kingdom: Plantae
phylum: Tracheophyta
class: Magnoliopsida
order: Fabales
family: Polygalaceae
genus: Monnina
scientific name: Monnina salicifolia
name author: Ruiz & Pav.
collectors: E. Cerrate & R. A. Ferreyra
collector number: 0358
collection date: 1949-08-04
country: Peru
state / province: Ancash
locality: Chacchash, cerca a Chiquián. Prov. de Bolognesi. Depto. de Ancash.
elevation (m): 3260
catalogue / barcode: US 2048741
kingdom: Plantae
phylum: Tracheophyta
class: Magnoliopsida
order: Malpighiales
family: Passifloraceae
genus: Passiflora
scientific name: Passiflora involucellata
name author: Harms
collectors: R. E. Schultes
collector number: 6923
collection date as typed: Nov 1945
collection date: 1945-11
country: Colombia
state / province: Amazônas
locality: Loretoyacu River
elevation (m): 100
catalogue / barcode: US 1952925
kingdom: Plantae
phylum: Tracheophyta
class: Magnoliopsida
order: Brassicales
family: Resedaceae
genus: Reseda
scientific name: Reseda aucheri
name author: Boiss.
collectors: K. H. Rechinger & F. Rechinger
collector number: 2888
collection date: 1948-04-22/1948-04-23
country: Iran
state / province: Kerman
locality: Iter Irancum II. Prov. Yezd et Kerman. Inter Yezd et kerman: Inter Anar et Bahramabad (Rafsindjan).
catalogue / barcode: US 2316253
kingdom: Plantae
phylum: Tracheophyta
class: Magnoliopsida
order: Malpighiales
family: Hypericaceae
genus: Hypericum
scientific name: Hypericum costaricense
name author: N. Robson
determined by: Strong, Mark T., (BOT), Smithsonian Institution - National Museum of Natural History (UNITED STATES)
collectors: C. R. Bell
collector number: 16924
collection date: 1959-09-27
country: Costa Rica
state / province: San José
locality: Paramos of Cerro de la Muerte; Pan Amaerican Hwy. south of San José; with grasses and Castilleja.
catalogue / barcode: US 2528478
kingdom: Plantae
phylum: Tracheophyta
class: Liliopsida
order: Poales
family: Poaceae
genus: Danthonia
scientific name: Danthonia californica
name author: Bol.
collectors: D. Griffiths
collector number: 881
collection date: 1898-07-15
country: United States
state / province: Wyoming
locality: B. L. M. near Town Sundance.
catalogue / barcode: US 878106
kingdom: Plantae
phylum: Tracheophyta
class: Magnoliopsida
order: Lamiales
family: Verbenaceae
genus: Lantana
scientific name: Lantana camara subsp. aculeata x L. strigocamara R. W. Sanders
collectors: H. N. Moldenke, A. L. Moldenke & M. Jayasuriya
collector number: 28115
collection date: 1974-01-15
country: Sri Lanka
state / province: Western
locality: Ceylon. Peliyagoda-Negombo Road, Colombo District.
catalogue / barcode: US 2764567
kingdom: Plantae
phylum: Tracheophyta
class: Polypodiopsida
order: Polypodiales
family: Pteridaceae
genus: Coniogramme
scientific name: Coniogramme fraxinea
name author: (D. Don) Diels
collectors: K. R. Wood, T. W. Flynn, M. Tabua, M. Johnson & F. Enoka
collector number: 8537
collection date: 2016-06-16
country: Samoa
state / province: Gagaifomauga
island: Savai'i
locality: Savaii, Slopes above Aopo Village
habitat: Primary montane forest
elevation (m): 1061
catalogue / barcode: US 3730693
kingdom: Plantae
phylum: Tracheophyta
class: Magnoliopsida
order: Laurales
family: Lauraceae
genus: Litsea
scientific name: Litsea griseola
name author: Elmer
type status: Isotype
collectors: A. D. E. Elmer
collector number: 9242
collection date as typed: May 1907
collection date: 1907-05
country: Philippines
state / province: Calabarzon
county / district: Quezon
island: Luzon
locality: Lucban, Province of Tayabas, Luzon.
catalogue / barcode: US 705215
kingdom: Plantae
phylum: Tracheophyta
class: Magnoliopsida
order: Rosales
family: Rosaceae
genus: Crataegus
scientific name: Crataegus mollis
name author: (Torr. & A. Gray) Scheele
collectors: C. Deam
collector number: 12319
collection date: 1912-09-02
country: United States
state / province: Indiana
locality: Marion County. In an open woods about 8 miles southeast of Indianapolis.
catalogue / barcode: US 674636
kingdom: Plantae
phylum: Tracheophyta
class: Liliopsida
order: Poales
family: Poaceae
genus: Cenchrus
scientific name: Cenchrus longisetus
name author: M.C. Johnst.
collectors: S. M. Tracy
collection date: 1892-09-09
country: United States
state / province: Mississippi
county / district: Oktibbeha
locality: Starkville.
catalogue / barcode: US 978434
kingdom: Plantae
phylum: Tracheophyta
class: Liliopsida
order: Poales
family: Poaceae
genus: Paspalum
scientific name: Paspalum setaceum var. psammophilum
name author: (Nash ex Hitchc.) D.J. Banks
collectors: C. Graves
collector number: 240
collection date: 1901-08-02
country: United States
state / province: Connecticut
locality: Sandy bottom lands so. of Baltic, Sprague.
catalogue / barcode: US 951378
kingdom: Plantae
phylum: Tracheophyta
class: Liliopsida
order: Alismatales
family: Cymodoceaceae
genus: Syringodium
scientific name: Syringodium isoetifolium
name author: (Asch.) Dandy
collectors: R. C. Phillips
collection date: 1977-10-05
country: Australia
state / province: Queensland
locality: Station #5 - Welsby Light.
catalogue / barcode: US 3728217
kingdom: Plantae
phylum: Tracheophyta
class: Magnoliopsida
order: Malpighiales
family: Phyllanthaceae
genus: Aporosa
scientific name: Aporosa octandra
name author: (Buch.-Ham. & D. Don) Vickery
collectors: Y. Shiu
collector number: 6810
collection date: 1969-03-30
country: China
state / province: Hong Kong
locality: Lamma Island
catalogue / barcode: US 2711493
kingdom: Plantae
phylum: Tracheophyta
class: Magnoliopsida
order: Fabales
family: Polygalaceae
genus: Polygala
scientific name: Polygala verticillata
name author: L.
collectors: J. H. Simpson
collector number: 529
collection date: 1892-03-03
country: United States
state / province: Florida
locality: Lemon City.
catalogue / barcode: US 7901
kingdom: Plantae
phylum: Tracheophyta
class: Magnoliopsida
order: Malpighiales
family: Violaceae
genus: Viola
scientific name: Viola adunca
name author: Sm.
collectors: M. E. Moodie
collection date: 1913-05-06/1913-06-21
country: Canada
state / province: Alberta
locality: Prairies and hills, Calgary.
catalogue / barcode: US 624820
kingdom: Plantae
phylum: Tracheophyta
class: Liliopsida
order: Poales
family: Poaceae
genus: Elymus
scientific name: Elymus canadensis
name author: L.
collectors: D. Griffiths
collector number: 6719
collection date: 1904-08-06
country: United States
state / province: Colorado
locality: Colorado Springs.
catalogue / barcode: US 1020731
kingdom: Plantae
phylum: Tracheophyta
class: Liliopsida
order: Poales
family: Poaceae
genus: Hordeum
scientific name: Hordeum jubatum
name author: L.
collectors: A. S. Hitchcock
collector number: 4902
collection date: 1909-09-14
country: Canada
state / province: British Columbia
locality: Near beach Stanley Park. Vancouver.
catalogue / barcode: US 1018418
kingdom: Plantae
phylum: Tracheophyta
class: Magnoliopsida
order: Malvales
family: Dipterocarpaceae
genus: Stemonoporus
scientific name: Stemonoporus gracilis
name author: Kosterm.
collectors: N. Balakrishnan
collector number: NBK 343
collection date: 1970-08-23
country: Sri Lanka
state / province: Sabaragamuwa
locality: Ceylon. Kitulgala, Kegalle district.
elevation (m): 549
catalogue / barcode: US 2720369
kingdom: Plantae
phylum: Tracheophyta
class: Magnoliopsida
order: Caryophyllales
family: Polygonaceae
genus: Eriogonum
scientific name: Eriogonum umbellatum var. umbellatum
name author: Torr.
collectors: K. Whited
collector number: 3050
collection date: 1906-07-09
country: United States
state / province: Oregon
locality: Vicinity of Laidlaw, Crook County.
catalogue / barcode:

* * * *

# WHAT YOU ARE ASKED TO DO
Output the part of the data that opens with the line containing "elevation (m): 3260" and closes with the line containing "name author: N. Robson" as a Markdown table. Use the columns "Row" for a running number and "Entry" for the line itself, and skip any blank lines.

# SOLUTION
| Row | Entry |
|---|---|
| 1 | elevation (m): 3260 |
| 2 | catalogue / barcode: US 2048741 |
| 3 | kingdom: Plantae |
| 4 | phylum: Tracheophyta |
| 5 | class: Magnoliopsida |
| 6 | order: Malpighiales |
| 7 | family: Passifloraceae |
| 8 | genus: Passiflora |
| 9 | scientific name: Passiflora involucellata |
| 10 | name author: Harms |
| 11 | collectors: R. E. Schultes |
| 12 | collector number: 6923 |
| 13 | collection date as typed: Nov 1945 |
| 14 | collection date: 1945-11 |
| 15 | country: Colombia |
| 16 | state / province: Amazônas |
| 17 | locality: Loretoyacu River |
| 18 | elevation (m): 100 |
| 19 | catalogue / barcode: US 1952925 |
| 20 | kingdom: Plantae |
| 21 | phylum: Tracheophyta |
| 22 | class: Magnoliopsida |
| 23 | order: Brassicales |
| 24 | family: Resedaceae |
| 25 | genus: Reseda |
| 26 | scientific name: Reseda aucheri |
| 27 | name author: Boiss. |
| 28 | collectors: K. H. Rechinger & F. Rechinger |
| 29 | collector number: 2888 |
| 30 | collection date: 1948-04-22/1948-04-23 |
| 31 | country: Iran |
| 32 | state / province: Kerman |
| 33 | locality: Iter Irancum II. Prov. Yezd et Kerman. Inter Yezd et kerman: Inter Anar et Bahramabad (Rafsindjan). |
| 34 | catalogue / barcode: US 2316253 |
| 35 | kingdom: Plantae |
| 36 | phylum: Tracheophyta |
| 37 | class: Magnoliopsida |
| 38 | order: Malpighiales |
| 39 | family: Hypericaceae |
| 40 | genus: Hypericum |
| 41 | scientific name: Hypericum costaricense |
| 42 | name author: N. Robson |